Bailey has found a way to engage with and weave together feminist theory, philosophy of race, historical events, and personal stories to form a tapestry for the present. The Weight of Whiteness illustrates a way of employing critical whiteness studies that invites the reader to invest their whole self in personal reflection about racial identity, racial privilege, and white supremacy.... A major advantage of this book is the extent to which Bailey theorizes not only about the personal or the political, but about how these mutually reinforce one another according to the logic of white supremacy. Furthermore, she gracefully attempts to express the multifarious ways in which whiteness attempts to insulate itself from criticism. This book will cause many to pause. It may raise some eyebrows. A few readers will shake their heads; more will applaud. Although sometimes challenging, it is accessible to a wide audience and well worth the read. Recommended.
— Choice Reviews
"Alison Bailey’s book could not have come at a more opportune time, a time when, on the one hand, white supremacy in its narrow and structural sense is being normalized by the highest levels of authority in our country and, on the other hand, where resistance and activism for racial justice is broadly and increasingly gaining recognition. Bailey’s work, courageous in its deeply personal humility and epistemic honesty, and compelling in its philosophical acuity, boldly exposes the ways in which the weight of whiteness is discounted by white people and demonstrates how this weight must not be ignored. This book offers important tools to help white people to cultivate opportunities for the weighty conversations of race that are so desperately needed today."

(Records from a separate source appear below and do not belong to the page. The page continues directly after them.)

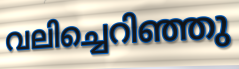
വലിച്ചെറിഞ്ഞുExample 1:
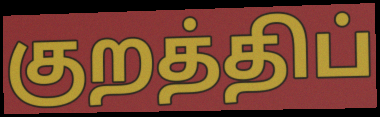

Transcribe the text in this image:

குறத்திப்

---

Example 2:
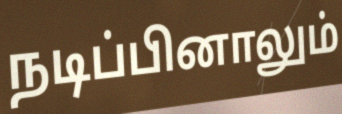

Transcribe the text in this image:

நடிப்பினாலும்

— Barbara Applebaum, Syracuse University
"Alison Bailey’s The Weight of Whiteness provides a timely engagement with the embodied comportments and habits of emotion that compose whiteness as a citadel of white privilege and supremacy in the United States. The weight of whiteness, Bailey argues, has pressed upon Black, Indigenous, and people of color for far too long, but dismantling it requires white people to inhabit the world differently. It’s not enough to make whiteness visible. White people must learn to feel its costs and losses. Her book provides indispensable resources for doing the affective work necessary for grappling with what white people are taught to ignore."

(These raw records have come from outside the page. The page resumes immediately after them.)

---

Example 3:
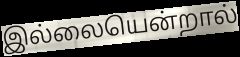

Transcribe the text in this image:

இல்லையென்றால்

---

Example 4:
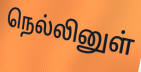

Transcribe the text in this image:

நெல்லினுள்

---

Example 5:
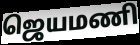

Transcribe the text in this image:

ஜெயமணி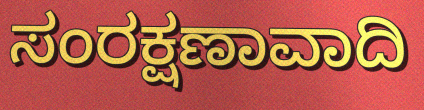
ಸಂರಕ್ಷಣಾವಾದಿ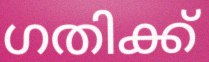
ഗതിക്ക്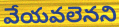
వేయవలెనని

— Gaile Pohlhaus Jr., Miami University, Ohio
"The achievement of racial justice in the United States will require both social and individual transformation. In this rich and insightful exploration of the multi-dimensionality of 'whiteness,' Alison Bailey gives us an expert philosophical guided tour of the patterns and structures of white privilege, white discursive evasion, white pedagogical resistance, and self-inflicted white moral damage, climaxing in a moving and heartfelt account of her discovery of her own ancestors’ deep involvement in American slavery, and the 'weight' she inherits."